• **TEXT PASSAGE**
··········
The following steps were used to build llama.cpp and run a llama 2 model on my Dell XPS 15 laptop running Windows 10 Professional Edition laptop.
For what it’s worth, the laptop specs include:
- Intel Core i7-7700HQ 2.80 GHz
- 32 GB RAM
- 1TB NVMe SSD
- Intel HD Graphics 630
- NVIDIA GeForce GTX 1050
This guide is based off the following hacker news comment:
- Run powershell as an Administrator
- Install chocolatey
- Install git:
choco install git
- Clone the
git clone https://github.com/ggerganov/llama.cpp
- Install CMake for windows
- Install Visual Studio Community Edition. Make sure to add the “Desktop development with C++” workload for core C and C++ support.
- Install the NVIDIA Cuda toolkit
- Download llama 2 model from here:
https://huggingface.co/TheBloke/Llama-2-13B-chat-GGML/resolve/main/llama-2-13b-chat.ggmlv3.q4_0.bin(see discussion here) https://huggingface.co/TheBloke/Llama-2-13B-chat-GGUF/resolve/main/llama-2-13b-chat.Q5_K_M.gguf. Note the location where the file is downloaded.
··········
[Annotations of page elements]
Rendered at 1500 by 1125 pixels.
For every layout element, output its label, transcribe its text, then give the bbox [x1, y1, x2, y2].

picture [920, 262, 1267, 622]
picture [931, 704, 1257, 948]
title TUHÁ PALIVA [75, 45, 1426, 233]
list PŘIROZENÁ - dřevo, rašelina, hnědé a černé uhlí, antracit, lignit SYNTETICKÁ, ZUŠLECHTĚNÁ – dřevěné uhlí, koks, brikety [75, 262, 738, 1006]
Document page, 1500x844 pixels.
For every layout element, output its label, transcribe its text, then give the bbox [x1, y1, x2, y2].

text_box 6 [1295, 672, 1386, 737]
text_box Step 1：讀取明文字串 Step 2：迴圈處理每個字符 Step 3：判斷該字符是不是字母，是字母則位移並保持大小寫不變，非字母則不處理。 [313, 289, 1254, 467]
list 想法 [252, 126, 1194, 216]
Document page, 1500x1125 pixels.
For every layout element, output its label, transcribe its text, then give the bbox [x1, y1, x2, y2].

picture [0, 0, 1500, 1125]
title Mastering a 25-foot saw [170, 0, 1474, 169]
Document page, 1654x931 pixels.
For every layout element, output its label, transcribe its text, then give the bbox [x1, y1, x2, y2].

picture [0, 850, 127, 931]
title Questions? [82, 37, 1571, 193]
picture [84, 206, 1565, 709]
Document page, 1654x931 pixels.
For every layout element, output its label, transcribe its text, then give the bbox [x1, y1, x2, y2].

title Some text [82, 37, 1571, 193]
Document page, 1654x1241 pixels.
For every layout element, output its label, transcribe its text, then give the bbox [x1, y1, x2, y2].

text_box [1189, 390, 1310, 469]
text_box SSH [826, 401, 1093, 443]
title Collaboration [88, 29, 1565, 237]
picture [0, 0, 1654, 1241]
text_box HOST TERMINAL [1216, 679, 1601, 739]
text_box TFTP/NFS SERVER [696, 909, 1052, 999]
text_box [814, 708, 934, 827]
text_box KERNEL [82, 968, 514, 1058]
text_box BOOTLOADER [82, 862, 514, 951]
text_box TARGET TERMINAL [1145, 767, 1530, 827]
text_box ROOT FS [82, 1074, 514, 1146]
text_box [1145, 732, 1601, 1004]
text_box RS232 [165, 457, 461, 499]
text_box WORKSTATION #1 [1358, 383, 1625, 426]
··········
• **TASKS AND EXERCISES**
A. In the llama.cpp guide, which Visual Studio workload must be added for core C and C++ support?
B. Transcribe the llama.cpp guide word for word, starting at the words "- Install the" and stopping after "file is downloaded.".
C. List every laptop hardware specification given in the llama.cpp guide.

• **WORKED ANSWERS**
A. The "Desktop development with C++" workload.

B.
- Install the NVIDIA Cuda toolkit
- Download llama 2 model from here:
https://huggingface.co/TheBloke/Llama-2-13B-chat-GGML/resolve/main/llama-2-13b-chat.ggmlv3.q4_0.bin(see discussion here) https://huggingface.co/TheBloke/Llama-2-13B-chat-GGUF/resolve/main/llama-2-13b-chat.Q5_K_M.gguf. Note the location where the file is downloaded.

C.
- Intel Core i7-7700HQ 2.80 GHz
- 32 GB RAM
- 1TB NVMe SSD
- Intel HD Graphics 630
- NVIDIA GeForce GTX 1050